According to the law, one who could pose a public health risk will not be allowed a visa. One who is absconding from the administration of justice in another jurisdiction, or is actively involved in or plans to involve in acts detrimental to the country’s religious harmony, or is connected to or involved in a terrorist organization, or who could endanger the national security of the country are grounds on which the Controller could deny a visa.
Therefore, even if in the unlikely scenario a person falling within those grounds may somehow be involved in an approved business and the Registrar may have unknowingly okayed the person for a visa, the Controller may still deny the visa if “special factors” come to the attention.
Where an entry or visa is denied to a specific applicant, the ban is equally extended to the spouse, off springs, and others linked to the applicant.
It is interesting to note that, in addition to the grounds provided by law, the Controller can actually create new grounds (i) if they are materially similar to the grounds provided in the law or (ii) would aid enhance (and prevent the defeat of) goal to be achieved by prescribing those grounds in the law in the first place.
Regulations to come
The Registrar is to create and enforce regulations to give greater clarity to the scope of the new visa, and actually propel the new regime.
It is certain that there will be greater definition around the term “government approved businesses” once the regulations are published.
Depositing the threshold amount in an FD at a locally operated bank is a pretty clear cut criterion to claim a corporate resident visa to remain in the Maldives.
The more interesting category would be the other category that the law speaks of – that which determines acceptable business activities that could use the corporate resident visa regime.
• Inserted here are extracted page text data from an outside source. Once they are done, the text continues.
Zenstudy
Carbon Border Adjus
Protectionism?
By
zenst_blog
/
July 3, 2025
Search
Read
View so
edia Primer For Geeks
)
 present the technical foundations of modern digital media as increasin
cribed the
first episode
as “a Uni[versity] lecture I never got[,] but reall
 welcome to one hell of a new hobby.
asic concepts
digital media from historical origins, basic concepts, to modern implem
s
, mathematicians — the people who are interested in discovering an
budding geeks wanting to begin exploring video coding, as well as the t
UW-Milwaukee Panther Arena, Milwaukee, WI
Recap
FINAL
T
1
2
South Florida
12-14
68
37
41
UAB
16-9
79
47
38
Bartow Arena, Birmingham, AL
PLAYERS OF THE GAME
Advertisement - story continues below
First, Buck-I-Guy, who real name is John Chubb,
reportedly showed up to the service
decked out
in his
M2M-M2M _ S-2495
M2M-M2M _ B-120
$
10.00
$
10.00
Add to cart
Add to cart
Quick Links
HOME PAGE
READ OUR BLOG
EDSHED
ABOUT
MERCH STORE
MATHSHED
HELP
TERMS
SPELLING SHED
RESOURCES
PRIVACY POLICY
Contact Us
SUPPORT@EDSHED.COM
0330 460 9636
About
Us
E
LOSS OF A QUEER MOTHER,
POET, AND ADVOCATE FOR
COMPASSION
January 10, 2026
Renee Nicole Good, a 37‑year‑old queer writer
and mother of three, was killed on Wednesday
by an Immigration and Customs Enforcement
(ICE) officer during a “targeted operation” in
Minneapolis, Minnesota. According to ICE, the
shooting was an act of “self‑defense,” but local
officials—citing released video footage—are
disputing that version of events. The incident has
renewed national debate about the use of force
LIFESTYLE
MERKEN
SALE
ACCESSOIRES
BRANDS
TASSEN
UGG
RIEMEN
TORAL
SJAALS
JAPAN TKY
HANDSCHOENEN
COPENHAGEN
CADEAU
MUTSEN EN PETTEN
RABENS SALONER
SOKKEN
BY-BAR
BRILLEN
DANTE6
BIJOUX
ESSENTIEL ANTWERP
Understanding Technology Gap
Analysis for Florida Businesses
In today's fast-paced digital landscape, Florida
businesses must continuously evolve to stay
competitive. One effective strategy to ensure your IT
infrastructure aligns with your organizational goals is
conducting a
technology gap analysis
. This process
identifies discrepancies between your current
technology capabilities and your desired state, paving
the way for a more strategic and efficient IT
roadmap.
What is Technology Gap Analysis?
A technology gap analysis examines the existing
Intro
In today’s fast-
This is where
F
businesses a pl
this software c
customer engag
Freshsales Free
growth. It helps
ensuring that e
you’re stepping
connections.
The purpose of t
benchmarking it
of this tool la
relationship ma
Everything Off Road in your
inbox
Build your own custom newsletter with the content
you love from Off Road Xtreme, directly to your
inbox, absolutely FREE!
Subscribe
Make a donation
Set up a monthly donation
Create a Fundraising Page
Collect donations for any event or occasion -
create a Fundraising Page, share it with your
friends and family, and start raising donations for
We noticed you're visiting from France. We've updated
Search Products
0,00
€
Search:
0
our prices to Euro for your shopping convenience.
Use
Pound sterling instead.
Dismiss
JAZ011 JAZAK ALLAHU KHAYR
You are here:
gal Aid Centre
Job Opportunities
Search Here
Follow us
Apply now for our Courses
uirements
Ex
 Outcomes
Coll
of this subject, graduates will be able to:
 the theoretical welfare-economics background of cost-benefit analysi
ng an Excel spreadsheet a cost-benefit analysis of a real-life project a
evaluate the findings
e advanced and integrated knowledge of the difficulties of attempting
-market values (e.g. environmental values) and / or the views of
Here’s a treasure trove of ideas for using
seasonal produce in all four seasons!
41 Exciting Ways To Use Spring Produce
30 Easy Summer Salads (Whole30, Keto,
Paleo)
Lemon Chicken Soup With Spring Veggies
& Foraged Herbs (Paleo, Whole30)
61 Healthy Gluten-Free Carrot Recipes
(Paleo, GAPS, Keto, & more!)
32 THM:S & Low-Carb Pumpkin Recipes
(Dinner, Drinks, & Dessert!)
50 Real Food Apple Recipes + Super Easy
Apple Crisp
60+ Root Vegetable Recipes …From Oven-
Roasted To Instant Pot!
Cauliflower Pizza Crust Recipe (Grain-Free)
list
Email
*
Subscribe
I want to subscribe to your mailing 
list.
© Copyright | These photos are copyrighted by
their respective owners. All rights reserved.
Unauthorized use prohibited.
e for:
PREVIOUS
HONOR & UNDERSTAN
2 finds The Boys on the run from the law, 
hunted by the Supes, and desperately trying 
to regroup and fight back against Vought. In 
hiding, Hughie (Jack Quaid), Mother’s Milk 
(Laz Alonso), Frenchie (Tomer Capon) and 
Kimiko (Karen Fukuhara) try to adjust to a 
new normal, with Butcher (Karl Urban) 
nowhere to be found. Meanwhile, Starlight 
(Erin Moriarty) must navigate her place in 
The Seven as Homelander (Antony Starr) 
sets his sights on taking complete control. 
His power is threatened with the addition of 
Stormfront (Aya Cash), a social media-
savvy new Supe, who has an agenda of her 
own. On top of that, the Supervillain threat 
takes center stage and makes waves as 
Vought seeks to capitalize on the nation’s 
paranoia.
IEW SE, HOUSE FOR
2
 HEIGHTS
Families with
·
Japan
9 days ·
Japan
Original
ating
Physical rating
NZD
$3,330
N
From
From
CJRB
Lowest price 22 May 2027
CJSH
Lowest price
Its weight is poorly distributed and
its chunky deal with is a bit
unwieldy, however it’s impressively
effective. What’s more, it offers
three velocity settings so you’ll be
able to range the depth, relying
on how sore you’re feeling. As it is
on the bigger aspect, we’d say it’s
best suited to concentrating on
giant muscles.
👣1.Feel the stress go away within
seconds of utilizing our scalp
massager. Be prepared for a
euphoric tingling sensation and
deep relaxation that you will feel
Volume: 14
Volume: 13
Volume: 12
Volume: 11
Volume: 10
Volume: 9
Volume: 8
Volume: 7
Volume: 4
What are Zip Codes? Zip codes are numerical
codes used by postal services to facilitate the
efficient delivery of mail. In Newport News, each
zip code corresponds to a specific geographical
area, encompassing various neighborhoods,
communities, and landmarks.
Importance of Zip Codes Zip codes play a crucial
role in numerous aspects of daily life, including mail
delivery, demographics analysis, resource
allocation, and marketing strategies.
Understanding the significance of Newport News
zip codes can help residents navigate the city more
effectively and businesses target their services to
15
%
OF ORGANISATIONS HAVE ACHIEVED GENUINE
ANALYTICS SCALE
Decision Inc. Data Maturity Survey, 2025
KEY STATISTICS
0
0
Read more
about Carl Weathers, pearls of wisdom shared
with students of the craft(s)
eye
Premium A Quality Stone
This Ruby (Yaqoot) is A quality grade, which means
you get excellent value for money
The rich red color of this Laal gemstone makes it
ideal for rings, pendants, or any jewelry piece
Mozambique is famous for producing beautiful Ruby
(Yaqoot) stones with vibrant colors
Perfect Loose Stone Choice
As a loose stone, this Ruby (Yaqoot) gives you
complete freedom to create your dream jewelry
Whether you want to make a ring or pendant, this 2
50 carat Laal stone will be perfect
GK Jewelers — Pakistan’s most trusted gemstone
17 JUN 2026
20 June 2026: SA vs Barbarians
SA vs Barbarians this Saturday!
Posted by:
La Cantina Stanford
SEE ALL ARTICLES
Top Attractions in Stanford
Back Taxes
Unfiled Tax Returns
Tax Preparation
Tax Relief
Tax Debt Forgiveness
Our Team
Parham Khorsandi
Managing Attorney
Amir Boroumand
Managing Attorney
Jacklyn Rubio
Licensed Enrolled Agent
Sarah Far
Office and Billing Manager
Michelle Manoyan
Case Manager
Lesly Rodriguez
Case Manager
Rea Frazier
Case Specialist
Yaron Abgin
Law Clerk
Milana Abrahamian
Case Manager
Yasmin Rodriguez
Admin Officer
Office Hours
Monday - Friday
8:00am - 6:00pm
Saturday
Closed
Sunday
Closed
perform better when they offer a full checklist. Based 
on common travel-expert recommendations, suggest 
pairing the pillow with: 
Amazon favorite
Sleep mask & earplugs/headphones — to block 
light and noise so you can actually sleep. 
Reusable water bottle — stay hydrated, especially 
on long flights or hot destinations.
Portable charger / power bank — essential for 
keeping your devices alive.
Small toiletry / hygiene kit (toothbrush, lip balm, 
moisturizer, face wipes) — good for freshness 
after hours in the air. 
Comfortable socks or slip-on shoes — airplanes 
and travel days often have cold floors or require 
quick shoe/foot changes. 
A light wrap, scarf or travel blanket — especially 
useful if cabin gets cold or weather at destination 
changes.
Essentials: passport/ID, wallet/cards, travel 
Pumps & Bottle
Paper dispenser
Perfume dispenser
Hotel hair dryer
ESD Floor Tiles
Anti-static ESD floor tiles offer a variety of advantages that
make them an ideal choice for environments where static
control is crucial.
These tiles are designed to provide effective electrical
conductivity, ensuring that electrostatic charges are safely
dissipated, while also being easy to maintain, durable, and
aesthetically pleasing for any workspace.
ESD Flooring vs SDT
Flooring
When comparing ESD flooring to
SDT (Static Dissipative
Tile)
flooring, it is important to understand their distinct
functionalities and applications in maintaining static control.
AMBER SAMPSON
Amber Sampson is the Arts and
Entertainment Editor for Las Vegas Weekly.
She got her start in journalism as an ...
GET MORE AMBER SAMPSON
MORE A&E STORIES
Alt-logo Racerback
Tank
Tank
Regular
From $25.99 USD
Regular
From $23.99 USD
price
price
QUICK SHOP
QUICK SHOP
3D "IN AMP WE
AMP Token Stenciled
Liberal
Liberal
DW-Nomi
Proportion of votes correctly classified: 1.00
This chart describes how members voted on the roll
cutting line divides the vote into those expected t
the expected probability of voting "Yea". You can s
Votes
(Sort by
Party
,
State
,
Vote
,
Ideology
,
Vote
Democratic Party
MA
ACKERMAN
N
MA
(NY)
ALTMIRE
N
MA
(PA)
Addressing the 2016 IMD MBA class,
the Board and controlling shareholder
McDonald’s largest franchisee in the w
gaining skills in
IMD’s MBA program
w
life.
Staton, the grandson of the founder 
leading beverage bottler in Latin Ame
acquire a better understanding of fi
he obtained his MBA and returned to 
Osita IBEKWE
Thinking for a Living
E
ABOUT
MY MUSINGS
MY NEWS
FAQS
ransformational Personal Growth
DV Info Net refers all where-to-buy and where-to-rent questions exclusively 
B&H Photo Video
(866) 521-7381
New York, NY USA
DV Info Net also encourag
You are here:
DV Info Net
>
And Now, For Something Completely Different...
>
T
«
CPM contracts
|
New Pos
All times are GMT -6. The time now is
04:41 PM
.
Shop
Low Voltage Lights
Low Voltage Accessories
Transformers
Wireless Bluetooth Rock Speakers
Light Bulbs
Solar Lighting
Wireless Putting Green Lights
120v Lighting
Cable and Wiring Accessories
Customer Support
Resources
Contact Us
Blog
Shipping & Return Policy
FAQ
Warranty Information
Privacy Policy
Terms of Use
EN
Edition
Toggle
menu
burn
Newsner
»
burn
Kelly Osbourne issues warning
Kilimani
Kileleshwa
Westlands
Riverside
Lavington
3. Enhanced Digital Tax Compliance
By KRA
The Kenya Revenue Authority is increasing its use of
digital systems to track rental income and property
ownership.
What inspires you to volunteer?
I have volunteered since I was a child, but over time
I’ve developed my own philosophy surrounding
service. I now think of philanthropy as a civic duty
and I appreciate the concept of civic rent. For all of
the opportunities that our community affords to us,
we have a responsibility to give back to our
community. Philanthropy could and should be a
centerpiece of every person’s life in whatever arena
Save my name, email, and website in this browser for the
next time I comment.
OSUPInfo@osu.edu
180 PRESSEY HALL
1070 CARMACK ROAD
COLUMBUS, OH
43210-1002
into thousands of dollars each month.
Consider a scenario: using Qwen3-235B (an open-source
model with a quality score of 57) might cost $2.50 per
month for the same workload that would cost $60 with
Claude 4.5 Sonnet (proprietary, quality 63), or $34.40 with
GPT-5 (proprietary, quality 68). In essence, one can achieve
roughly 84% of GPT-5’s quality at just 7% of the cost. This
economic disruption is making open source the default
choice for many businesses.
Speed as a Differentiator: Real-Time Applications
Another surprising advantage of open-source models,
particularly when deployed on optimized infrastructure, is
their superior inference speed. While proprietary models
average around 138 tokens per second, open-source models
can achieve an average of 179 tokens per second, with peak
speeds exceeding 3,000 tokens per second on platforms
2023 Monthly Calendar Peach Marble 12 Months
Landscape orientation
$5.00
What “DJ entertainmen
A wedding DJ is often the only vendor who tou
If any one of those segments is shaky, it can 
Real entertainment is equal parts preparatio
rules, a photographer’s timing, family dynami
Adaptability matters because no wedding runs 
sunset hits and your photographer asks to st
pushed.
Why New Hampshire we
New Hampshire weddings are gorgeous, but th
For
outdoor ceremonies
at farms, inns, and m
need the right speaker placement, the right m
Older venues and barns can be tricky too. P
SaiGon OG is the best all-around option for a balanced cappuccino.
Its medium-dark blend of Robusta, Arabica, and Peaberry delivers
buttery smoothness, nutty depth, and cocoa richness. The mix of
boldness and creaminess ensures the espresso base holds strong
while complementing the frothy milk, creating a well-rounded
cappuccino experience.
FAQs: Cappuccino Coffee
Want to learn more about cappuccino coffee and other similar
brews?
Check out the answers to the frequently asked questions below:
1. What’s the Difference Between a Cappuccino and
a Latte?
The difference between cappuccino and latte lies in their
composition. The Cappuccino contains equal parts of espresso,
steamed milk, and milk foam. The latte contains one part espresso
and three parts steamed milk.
One likely candidate to qualify as an acceptable investment category may be the foreign investments registered with the Ministry of Economic Development after signing a foreign investment agreement with the government. It is also likely that additional qualification criteria may be imposed on them as to extent of local payroll employed by the investment activity or its average turnover.
Another likely candidate may be an investment in government preferred economic ventures – one that aligns with government’s economic development plan. Investments in the Maldives Fund Management Company or the SME Development Bank may not be ruled out as potential investment activities that could help in the grant of a corporate resident visa.
The government may additionally approve certain classes of privately owned and privately held businesses as approved investments. It is likely that overseas investments in tourism sector would potentially fall within this classification.
Candidate specific conditions
In addition to an investment falling within an approved class of investment, it is quite probable that the regulations may prescribe conditions or qualifications specific to an applicant asking for a corporate resident visa as a representative of the approved investment.
Not being convicted of corruption, money laundering, human trafficking offenses; not being involved in either the investigation or prosecution of a crime; not being subjected to previous deportation from the Maldives may be pretty likely conditions to appear as qualifications.
Visa, how issued
It is understood that the corporate resident visa would be generally given for 5 years, and would be renewable every five years, unless revoked earlier.
The guidance on extension, renewal or revocation is expected in the Registrar’s regulations.
According to the prevailing pattern of thought, the initial point of contact for the corporate resident visa application would be the Ministry of Economic Development. It is likely that the ministry may have a dedicated set up for this regime.
Once approved for issuance of a visa, the visa would finally be granted by the Immigration Controller. However, as indicated above, the Controller may still deny a visa on grounds explained earlier.